The most important upcoming decision on Britain’s future might be made three days before the general election, when representatives from 188 countries gather in Manhattan to consider the future of the 1970 Nuclear Non-Proliferation Treaty. The NPT codified a bargain between the five states which then possessed nuclear weapons – Britain, China, France, the Soviet Union and the United States – and the rest of the world. Countries ratifying the treaty as non-nuclear weapon states agreed not to develop or acquire such weapons. In return, they would be given access to nuclear technologies for energy production, the development of medicines and other purposes. They also obtained a commitment that the nuclear weapon states would ‘pursue negotiations in good faith . . . on general and complete disarmament’. The Vienna-based International Atomic Energy Agency (IAEA), an arm of the United Nations, monitors compliance with the treaty by sending inspectors to nuclear facilities worldwide. The NPT has been remarkably successful, in that none of the 183 ratifying non-nuclear states has subsequently acquired nuclear weapons. The only three countries to have acquired nuclear arms since 1970 – India, Pakistan and Israel – exercised their sovereign right to stay out of the treaty.

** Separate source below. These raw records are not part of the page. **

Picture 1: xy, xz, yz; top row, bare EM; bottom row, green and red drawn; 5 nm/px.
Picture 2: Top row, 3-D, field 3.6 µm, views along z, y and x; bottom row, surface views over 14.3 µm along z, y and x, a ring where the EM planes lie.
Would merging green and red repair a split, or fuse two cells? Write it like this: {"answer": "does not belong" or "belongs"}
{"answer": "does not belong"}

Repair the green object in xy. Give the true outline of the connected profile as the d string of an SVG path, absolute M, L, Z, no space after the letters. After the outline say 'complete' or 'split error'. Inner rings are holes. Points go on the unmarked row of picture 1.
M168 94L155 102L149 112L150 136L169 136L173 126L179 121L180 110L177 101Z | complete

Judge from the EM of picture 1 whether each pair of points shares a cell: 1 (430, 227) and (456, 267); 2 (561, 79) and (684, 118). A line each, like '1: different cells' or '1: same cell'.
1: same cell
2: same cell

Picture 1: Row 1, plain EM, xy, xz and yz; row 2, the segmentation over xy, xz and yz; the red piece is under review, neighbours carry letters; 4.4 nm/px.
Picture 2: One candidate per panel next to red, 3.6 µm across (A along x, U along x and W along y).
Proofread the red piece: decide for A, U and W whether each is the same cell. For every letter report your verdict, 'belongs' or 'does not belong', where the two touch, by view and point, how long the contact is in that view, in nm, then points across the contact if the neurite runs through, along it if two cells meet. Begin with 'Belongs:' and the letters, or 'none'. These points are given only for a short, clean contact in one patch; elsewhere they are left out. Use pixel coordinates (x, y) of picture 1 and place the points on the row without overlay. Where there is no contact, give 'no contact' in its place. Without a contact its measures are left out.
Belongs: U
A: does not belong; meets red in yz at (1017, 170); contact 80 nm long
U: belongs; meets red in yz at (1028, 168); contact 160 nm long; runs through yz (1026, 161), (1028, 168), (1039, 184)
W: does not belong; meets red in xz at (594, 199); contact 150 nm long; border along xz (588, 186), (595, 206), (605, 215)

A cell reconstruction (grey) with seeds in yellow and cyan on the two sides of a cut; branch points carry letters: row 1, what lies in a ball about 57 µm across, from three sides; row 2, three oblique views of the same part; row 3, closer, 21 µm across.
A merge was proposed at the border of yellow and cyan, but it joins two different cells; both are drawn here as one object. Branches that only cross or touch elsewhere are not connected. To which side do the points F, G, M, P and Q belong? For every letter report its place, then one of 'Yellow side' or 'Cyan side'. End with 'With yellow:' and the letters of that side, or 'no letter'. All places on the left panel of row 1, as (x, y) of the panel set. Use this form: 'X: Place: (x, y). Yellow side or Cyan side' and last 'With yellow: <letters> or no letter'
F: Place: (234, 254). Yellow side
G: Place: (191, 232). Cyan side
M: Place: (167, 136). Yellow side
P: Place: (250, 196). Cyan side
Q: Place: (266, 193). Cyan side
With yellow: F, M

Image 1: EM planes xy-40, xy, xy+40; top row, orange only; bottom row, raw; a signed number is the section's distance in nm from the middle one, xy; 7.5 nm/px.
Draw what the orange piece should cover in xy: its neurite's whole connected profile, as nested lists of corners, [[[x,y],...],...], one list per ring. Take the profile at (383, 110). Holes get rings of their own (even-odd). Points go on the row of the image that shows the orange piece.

The NPT has, however, failed to achieve general disarmament. More than 30,000 nuclear weapons remain, most of them belonging to the five original nuclear weapon states. Increasingly, other countries are questioning the willingness of the powerful to keep their side of the bargain, and returning to a way of thinking that predates – and was a reason for the negotiation of – the NPT.
In Leonard Wibberley’s novel The Mouse that Roared (1955), later made into a Peter Sellers film, a tiny impoverished country declares war on the United States in the hope of being rapidly defeated, occupied and reconstructed. The plan goes wrong when the flyweight belligerent inadvertently acquires the world’s most powerful weapon, and thus the ability to defend itself. The ability of nuclear weapons dramatically to alter international power relations has not been lost on North Korea and Iran, the two remaining members of the ‘axis of evil’. After the US invasion of Iraq in 2003, Kim Jong Il speculated that George W. Bush would not have gone to war had Saddam Hussein possessed nuclear weapons. The North Korean dictator’s continued presence in Pyongyang suggests that he was right about this. Two years ago, North Korea renounced its 1994 ‘agreed framework’ with the United States under which, in return for economic aid, it had promised to stop reprocessing spent uranium fuel rods into plutonium for nuclear weapons. It also expelled the IAEA’s inspectors and announced its withdrawal from the NPT. These actions constituted a real threat to international peace and security, yet Washington neither responded militarily nor deigned to negotiate directly with Pyongyang.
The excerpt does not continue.